A design looks great. But a prototype tells you if it actually works. Here's why getting interactive feedback earlier changes everything.

I wrote this piece when new tools like Moqups and Macaw were coming out. They allowed non-coders like myself to easily create prototypes that mimicked a full web or app experience. I’m including this old piece because the current AI tools coming out make it even easier to create prototypes. The overall message is more valid than ever: “Earlier feedback. Fewer surprises. Happier developers.”

What is a prototype?

When your job is to make something for someone else (like a client), you go through a series of clearly-defined phases. Let’s take digital projects as an example — a website, an app, or a web app:

  1. Discovery: What is this project all about? What are the goals?
  2. Design: What is it going to look like? How are users going to interact with it?
  3. Development: Give all of this to a developer and have them build it.
  4. Testing and Release: Work out all the bugs and release it into the world.

Sounds pretty straightforward, right? It is. But this all-too-common list of steps leaves out a key part of the process: reviews. Internal reviews, client reviews, and other stakeholder reviews.

Digital Difficulties and The Print Mentality

A lot of people still have a print mentality: they see a design and it’s pretty easy to imagine what it will look like when it’s finished. As in, it’ll probably look exactly like the design they’re looking at.

In the print world, that’s generally true.

But in digital, showing someone a design of an app leaves out most of the experience. The design tells you what the app might look like — but often crucial questions are never even asked:

What Winds Up Happening

Here’s a simple example: an email subscription form with a search button beneath it. Simple enough. But:

Email subscription form example

There is a lot going on under the hood of even a simple design.

Here’s what happens when nobody thinks about this stuff until everything is vetted and approved: chaos. Because when it gets to a developer, they don’t care what it looks like. They will focus on what’s happening under the hood.

If a developer estimated it would take four weeks to build something from the time they get the final designs, and they have to stop what they’re doing to ask a bunch of questions — the timeline gets screwed. And if those answers have to be vetted by the client? Your timeline just got smoked.

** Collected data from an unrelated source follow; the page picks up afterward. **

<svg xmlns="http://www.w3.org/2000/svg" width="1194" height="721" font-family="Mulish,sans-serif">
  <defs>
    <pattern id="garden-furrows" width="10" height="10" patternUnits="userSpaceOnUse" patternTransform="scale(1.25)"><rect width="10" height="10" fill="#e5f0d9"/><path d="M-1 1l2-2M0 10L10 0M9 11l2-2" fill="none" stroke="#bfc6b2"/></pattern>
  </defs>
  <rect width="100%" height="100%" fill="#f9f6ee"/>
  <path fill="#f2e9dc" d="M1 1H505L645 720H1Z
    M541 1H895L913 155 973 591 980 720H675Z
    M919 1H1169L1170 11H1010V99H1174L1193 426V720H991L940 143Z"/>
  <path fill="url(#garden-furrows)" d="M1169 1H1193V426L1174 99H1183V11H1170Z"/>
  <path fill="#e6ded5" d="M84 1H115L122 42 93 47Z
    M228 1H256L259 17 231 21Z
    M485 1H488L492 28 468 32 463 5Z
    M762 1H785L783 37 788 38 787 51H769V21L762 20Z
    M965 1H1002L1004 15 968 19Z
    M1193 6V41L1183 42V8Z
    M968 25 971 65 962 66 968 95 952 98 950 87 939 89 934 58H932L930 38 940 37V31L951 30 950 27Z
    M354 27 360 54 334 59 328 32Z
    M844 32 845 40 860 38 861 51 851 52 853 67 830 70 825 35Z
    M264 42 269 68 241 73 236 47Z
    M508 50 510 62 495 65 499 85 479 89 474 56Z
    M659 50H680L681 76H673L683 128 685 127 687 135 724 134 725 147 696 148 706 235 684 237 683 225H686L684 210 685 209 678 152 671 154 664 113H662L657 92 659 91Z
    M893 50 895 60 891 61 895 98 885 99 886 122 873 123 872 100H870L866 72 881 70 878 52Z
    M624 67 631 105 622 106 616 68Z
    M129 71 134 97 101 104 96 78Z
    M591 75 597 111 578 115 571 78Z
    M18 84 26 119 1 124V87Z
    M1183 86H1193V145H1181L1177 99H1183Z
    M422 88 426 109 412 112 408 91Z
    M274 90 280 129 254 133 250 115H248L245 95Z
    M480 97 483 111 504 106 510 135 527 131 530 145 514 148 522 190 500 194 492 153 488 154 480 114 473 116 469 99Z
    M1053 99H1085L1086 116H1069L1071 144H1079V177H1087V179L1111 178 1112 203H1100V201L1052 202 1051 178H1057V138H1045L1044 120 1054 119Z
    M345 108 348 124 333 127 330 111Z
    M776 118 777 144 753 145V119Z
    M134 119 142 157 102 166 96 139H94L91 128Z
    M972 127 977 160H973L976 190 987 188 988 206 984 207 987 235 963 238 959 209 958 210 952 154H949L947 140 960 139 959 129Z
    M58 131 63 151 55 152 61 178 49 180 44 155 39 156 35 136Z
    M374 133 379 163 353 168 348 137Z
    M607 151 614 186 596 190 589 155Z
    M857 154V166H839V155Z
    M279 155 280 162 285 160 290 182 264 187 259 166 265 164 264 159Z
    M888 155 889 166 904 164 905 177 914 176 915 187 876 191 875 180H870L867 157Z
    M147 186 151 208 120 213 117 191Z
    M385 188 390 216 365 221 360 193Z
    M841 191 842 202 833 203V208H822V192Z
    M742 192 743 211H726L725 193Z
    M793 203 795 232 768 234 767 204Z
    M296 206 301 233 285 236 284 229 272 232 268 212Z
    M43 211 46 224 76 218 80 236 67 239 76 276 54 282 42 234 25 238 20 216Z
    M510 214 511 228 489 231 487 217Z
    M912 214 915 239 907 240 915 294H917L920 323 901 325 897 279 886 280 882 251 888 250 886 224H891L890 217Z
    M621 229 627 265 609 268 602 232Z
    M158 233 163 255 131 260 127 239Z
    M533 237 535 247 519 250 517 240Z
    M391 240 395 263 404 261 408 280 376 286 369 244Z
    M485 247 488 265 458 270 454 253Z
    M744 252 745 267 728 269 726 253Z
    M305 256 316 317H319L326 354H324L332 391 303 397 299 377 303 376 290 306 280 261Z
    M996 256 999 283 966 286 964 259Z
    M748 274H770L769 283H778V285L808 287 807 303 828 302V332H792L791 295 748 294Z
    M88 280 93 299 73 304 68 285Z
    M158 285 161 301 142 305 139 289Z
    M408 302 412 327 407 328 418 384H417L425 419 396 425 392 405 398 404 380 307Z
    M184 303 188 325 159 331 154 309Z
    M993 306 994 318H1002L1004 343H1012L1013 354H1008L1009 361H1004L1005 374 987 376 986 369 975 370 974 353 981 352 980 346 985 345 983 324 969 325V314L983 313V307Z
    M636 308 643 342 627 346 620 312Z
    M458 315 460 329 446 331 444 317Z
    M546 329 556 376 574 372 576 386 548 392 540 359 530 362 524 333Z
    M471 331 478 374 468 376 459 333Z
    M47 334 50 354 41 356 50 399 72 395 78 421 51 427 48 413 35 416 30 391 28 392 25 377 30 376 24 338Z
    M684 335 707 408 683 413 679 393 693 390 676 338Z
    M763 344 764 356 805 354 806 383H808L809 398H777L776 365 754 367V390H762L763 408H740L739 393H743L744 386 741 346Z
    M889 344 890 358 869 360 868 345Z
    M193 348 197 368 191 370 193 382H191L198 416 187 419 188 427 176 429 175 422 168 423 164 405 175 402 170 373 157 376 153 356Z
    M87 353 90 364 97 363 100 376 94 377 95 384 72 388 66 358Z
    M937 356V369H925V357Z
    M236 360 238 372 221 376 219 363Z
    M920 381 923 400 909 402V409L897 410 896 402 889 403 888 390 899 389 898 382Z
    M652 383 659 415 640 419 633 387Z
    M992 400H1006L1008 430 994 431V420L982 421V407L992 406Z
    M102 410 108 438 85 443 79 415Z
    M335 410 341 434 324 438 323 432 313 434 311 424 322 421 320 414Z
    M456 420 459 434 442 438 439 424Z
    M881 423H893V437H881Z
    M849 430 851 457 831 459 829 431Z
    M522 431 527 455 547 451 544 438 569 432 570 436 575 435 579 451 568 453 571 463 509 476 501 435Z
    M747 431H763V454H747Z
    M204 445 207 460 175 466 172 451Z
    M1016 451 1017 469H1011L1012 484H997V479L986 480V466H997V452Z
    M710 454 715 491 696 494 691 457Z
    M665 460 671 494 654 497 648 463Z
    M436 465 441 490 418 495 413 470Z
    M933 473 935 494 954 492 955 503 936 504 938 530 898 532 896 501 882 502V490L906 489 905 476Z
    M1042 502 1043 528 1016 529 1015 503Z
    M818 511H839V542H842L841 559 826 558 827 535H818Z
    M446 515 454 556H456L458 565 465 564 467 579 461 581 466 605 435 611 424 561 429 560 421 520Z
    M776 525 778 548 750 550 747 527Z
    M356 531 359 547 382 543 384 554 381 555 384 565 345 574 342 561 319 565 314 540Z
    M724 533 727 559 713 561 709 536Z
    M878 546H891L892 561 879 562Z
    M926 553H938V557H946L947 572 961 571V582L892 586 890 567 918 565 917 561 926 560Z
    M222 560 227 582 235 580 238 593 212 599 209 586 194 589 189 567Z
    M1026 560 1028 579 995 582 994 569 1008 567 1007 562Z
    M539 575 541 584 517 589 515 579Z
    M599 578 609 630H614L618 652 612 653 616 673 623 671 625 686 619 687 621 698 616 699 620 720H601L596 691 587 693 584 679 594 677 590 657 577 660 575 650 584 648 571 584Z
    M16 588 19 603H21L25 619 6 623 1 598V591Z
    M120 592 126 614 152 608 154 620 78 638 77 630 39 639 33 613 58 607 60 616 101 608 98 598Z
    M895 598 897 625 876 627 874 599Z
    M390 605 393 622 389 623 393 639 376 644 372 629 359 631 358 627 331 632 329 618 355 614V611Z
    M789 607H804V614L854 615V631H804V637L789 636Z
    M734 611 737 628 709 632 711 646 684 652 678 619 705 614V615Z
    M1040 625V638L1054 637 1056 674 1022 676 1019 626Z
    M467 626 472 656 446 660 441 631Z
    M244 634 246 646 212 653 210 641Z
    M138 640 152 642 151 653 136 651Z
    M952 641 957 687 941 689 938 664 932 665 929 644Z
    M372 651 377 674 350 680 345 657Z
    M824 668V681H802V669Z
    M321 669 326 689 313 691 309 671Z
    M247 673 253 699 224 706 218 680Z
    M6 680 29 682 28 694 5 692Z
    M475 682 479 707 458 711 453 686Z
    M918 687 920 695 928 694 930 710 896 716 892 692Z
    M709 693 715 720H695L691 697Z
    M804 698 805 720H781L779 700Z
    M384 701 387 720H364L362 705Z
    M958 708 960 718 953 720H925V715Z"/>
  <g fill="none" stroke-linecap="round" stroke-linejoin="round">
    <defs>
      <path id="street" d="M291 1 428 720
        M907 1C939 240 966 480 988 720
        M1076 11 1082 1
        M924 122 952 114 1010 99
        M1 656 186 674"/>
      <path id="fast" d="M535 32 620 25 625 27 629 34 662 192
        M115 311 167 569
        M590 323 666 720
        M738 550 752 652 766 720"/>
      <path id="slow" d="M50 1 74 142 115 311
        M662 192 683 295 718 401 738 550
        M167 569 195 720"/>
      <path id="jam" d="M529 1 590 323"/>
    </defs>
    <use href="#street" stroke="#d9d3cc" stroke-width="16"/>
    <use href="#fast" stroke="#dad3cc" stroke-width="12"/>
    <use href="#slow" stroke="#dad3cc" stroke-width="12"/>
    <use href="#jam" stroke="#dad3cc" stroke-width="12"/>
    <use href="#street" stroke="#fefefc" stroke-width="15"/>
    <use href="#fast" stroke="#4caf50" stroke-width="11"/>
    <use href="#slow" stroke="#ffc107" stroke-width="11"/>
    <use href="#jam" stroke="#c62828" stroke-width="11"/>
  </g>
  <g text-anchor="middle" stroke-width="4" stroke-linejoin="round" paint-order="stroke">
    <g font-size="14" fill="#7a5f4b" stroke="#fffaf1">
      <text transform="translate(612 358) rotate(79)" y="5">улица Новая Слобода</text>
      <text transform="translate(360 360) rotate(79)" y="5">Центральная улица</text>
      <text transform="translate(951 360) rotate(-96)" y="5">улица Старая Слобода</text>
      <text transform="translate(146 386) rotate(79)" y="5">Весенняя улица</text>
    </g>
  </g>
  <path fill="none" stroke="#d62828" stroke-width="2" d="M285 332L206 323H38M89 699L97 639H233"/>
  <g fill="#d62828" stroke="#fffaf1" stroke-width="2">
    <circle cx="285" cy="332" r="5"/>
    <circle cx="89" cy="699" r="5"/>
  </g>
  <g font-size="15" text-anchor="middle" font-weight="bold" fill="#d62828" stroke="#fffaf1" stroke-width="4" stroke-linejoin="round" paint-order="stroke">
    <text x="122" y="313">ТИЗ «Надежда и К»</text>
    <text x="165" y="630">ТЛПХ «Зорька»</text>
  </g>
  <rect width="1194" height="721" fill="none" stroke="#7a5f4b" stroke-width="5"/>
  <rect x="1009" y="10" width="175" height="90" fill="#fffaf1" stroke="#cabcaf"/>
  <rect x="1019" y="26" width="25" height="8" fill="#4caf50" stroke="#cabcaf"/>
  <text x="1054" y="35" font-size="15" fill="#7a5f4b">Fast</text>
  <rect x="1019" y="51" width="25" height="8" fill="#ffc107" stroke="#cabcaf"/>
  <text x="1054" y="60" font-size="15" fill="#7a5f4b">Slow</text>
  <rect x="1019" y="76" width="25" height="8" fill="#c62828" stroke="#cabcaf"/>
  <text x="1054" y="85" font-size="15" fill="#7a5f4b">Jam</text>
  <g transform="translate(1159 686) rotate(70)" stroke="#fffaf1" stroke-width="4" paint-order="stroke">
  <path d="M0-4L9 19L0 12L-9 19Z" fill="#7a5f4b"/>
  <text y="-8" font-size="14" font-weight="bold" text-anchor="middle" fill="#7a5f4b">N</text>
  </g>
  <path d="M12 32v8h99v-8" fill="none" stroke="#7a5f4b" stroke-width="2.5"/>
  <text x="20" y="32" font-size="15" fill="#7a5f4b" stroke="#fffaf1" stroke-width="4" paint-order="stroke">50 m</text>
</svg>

The Feedback Loop is Broken

Human beings are reactionary. Give them a picture of a digital project and they’re going to react to the picture.

But give them a prototype of a digital project, and you’re going to get the most valuable kind of feedback you can get: feedback on the actual experience of clicking and navigating through the thing.

That’s the kind of feedback you want to get as early as possible.

Prototypes to the Rescue

Prototypes allow you to make something that’s actually representative of what the digital project is going to be. They become especially important since most web projects are now responsive and many clients are still relatively new to what that means.

So instead of building a picture of a website to get reviews, build a prototype as early as you can and get feedback that way.

The goal — admittedly ambitious — is to give a developer everything they need to build your project without asking a single question.

A Few Tools Worth Knowing

Prototype on Paper (POP). You start by drawing a simple sketch of an app on paper. Download the app, take pictures of each screen, and use the simple interface to wire up the buttons to other screens. Working app prototype, no code required. Great for early-stage thinking.

Moqups. A good tool for creating wireframes quickly. Easy to use, feature-rich, and can output interactive PDFs that serve as prototypes for virtually any kind of project.

In-browser prototyping. The goal is to go straight into code. You experience the prototype in the actual browser, which is where the website is going to live. In a perfect world, you can re-use the code as the starting point for the actual project.


Building a prototype early allows you to be proactive in acquiring feedback from stakeholders and clients. You probably won’t be able to answer all the questions that will come up — but you’ll put yourself and your project in a much better position by building something that’s closer to the actual experience.

Earlier feedback. Fewer surprises. Happier developers.